Sukses

Warga Sebut Ada Upaya Kapitalisasi Akses Perumahan Elite di Bekasi

Warga menolak jalan umum yang merupakan fasos fasum di perumahan elite Bekasi tersebut, dikendalikan secara sepihak oleh RW setempat.

Liputan6.com, Bekasi - Penutupan akses jalan Perumahan Kemang Pratama 3, Kota Bekasi, Jawa Barat, terus menuai protes masyarakat luas. Warga menolak jalan umum yang merupakan fasos fasum di perumahan elite tersebut, dikendalikan secara sepihak oleh RW setempat.

Berbagai opini dikemukakan warga yang tak setuju dengan kebijakan penutupan, yang dinilai semakin menyulitkan akses pengguna jalan yang biasa melintas.

Kekesalan warga semakin bertambah, dengan pemberlakuan kebijakan kartu akses berbayar, yang membuat warga semakin geram.

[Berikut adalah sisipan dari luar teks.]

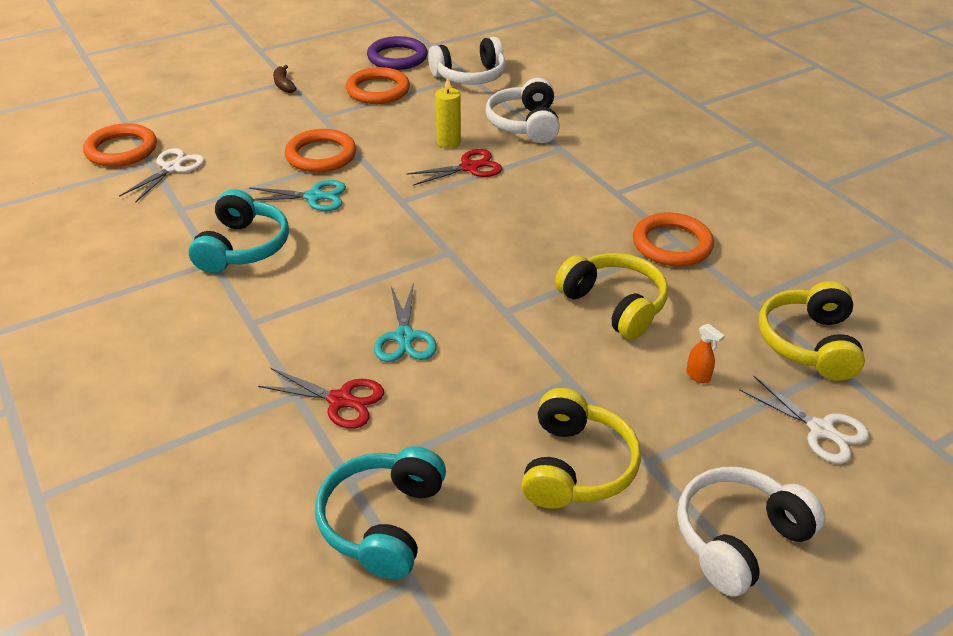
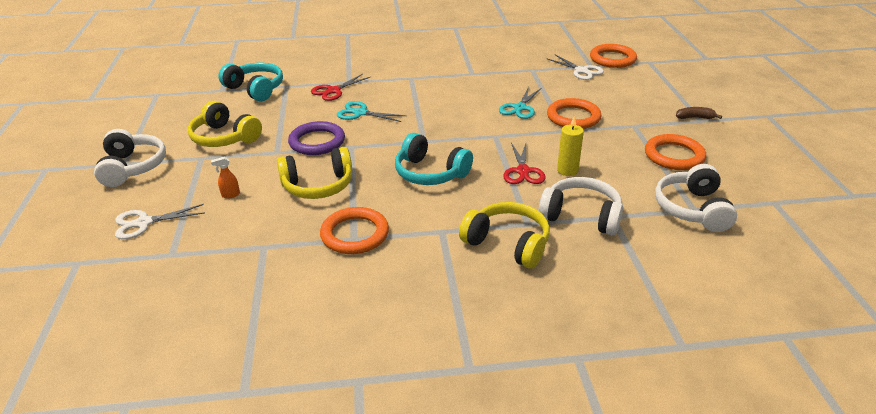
camera: 115 degrees right, 5 degrees down
turquoise headphones [188,189,289,273] -> turquoise headphones moved to [395,133,473,185]
purple ring [367,36,427,70] -> purple ring moved to [288,121,345,155]
yellow headphones [758,281,865,381] -> yellow headphones moved to [459,202,550,268]

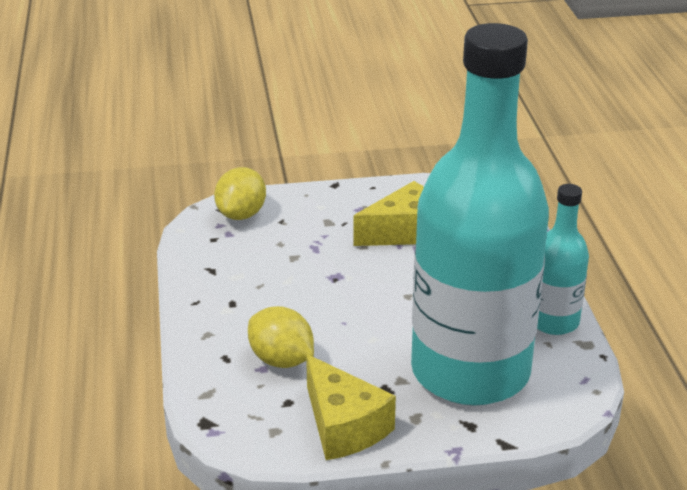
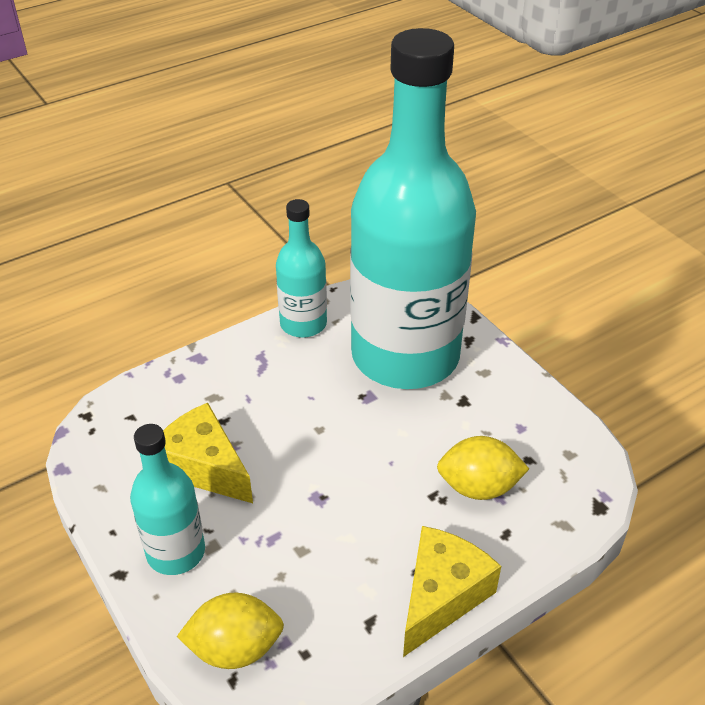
camera: 115 degrees left, 10 degrees up
yellow lemon [248,306,314,368] -> yellow lemon turned 75 degrees clockwise [437,436,529,500]
yellow cheese [306,354,396,460] -> yellow cheese moved to [403,526,501,657]
none -> turquoise bottle [130,424,205,575]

"Saya sangat tidak setuju adanya sistem pengkartuan, entah berapa pun jumlahnya. Karena akses kita terhalang. Kami meminta kembali kebijakan pengurus RW di Kemang Pratama 3," kata warga Kemang Pratama 2 Bekasi, King Vidor kepada Liputan6.com, Selasa (14/7/2020).

Dan sebagai fasos fasum, yang berhak menutup jalan menurutnya adalah pejabat yang betul-betul berwenang, seperti wali kota, lurah atau camat, bukan RW setempat.

"Permasalahannya ini juga saya mau menanyakan, itu fasos fasum sudah diserahkan oleh Pemkot atau belum. Kalau sudah, saya akan mengecek lagi apakah boleh dikapitalisasi," ujarnya.

King beranggapan ada upaya kapitalisasi pihak RW setempat terhadap akses jalan Kemang 3 yang seharusnya menjadi prasarana publik. Tindakan tersebut diakui King telah merugikan banyak pengguna jalan, yang waktu dan tenaganya terbuang dikarenakan harus memutar lebih jauh.

Selain itu, lanjut King, dampak lain dari kebijakan penutupan juga dapat mengurangi kondusifitas di lingkungan sekitar. Seperti halnya unjuk rasa warga beberapa hari lalu, yang menuntut pintu perkampungan kembali dibuka. Dan bukan tidak mungkin, ke depannya akan ada aksi demo kembali terkait masalah ini.

"Soalnya ini fasos fasum kok seperti dikapitalisasi oleh pengurus RW. Semua aktivitas dan urusan penting warga jadi terganggu," tegasnya.

Terkait masalah ini, pengamat perkotaan Universitas Trisakti, Yayat Supriyatna mengatakan upaya penutupan akses publik masih dianggap wajar, selama berkaitan dengan hal-hal bersifat darurat dan sesuai pertimbangan bersama.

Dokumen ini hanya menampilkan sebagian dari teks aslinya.